Joseph E. Stiglitz, the 2001 recipient of the Nobel Memorial Prize in Economic Sciences, spoke at the JFK Jr. Forum Monday evening.
Joseph E. Stiglitz, the 2001 recipient of the Nobel Memorial Prize in Economic Sciences, spoke at the JFK Jr. Forum Monday evening. By Julian J. Giordano
By Miles J. Herszenhorn and Kenneth C. Murray, Crimson Staff Writers

The Harvard Kennedy School announced it received a $5 million gift from the James M. and Cathleen D. Stone Foundation to establish a new program that will study wealth inequality on Monday.

The donation, which was announced hours before HKS’s annual Stone Lecture in Economic Inequality, seeks to bring together scholars to study and tackle economic disparities around the globe.

The Stone Program will consist of the Kennedy School’s previously-existing Multidisciplinary Program in Inequality and Social Policy, in addition to adding a group of doctoral students and more public programming.

HKS Dean Douglas W. Elmendorf said in a press release the program will enable the Kennedy School to assemble “a critical mass of scholars” who will work on tackling wealth inequality.

“Income inequality and concentrated wealth can leave many people at economic and social disadvantage,” Elmendorf said. “Appropriate public policy to create a fairer economic system can provide economic opportunity and mobility for people currently deprived of such prospects.”

Maya Sen ’00, a professor of public policy at the Kennedy School, will serve as the new program’s faculty director.

“The new Stone Program will position Harvard to be at the forefront of studying and researching inequality,” Sen said in the press release. “We are thrilled to be able to build on our existing strengths while also helping push the boundaries of research and scholarship with the exciting new opportunities afforded by the Stone Program.”

The announcement came before Nobel Prize-winning economist Joseph E. Stiglitz delivered a lecture on wealth inequality at a Harvard Institute of Politics forum.

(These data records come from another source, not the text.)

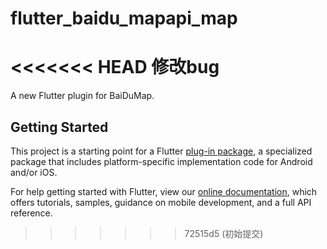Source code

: # flutter_baidu_mapapi_map
<<<<<<< HEAD
修改bug
=======

A new Flutter plugin for BaiDuMap.

## Getting Started

This project is a starting point for a Flutter
[plug-in package](https://flutter.dev/developing-packages/),
a specialized package that includes platform-specific implementation code for
Android and/or iOS.

For help getting started with Flutter, view our
[online documentation](https://flutter.dev/docs), which offers tutorials,
samples, guidance on mobile development, and a full API reference.
>>>>>>> 72515d5 (初始提交)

It was the third event in a series of annual wealth inequality lectures financed by a previous donation from the Stone Foundation.

At the IOP event, Stiglitz underlined the importance of tackling economic inequality, explaining that the United States is one of the countries with the most inequality in the world.

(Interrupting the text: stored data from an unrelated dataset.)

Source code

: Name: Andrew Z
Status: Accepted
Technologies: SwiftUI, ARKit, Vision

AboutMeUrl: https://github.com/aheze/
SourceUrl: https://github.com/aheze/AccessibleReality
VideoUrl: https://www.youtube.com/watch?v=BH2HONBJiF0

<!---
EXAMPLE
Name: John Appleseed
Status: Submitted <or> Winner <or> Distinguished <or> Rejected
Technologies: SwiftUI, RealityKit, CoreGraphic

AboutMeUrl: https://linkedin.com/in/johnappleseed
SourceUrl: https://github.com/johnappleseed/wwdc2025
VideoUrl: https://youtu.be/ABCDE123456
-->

“The United States has a distinction where we do everything bigger and better than other countries,” he said. “And one of the things we do bigger and better than other countries is inequality.”

“We have more inequality than other countries and actually, remarkably, less equality of opportunity than any other country,” he added. Part of that, he said, is a consequence of American economic policies.

Stiglitz, who served on the Council of Economic Advisers during the Clinton administration, said policymakers “underestimated the adverse inequality effects” of deindustrialization.

“We said we ought to have a more active policy on inequality, and we should be very careful about going ahead with trade liberalization and other forms of liberalization if we don’t have accompanying policies for retraining people and moving people to new jobs,” he said of a cohort of like-minded Clinton administration policymakers.

Stiglitz said he is concerned that rising inequality in the U.S. creates “a fertile field for populists.”

“The failure to address problems of inequality — including inequality associated with particular places and particular groups — does create a real problem,” he said.

Nevertheless, “the populists don’t have answers,” he said. “They prey on the discontent.”

According to Stiglitz, in the U.S., the Democratic Party is more closely aligned with labor interests.

“Concern about labor policy, about labor relations — you’re not going to find that in the other party,” he said, referring to the GOP. “You don’t have people saying we ought to have stronger unions.”

Former Massachusetts congressman Barney Frank ’61, who attended the lecture, said he hopes to be involved with the Stone Program.

“Diminishing inequality is the key, I believe, to re-establishing support for democracy,” Frank said.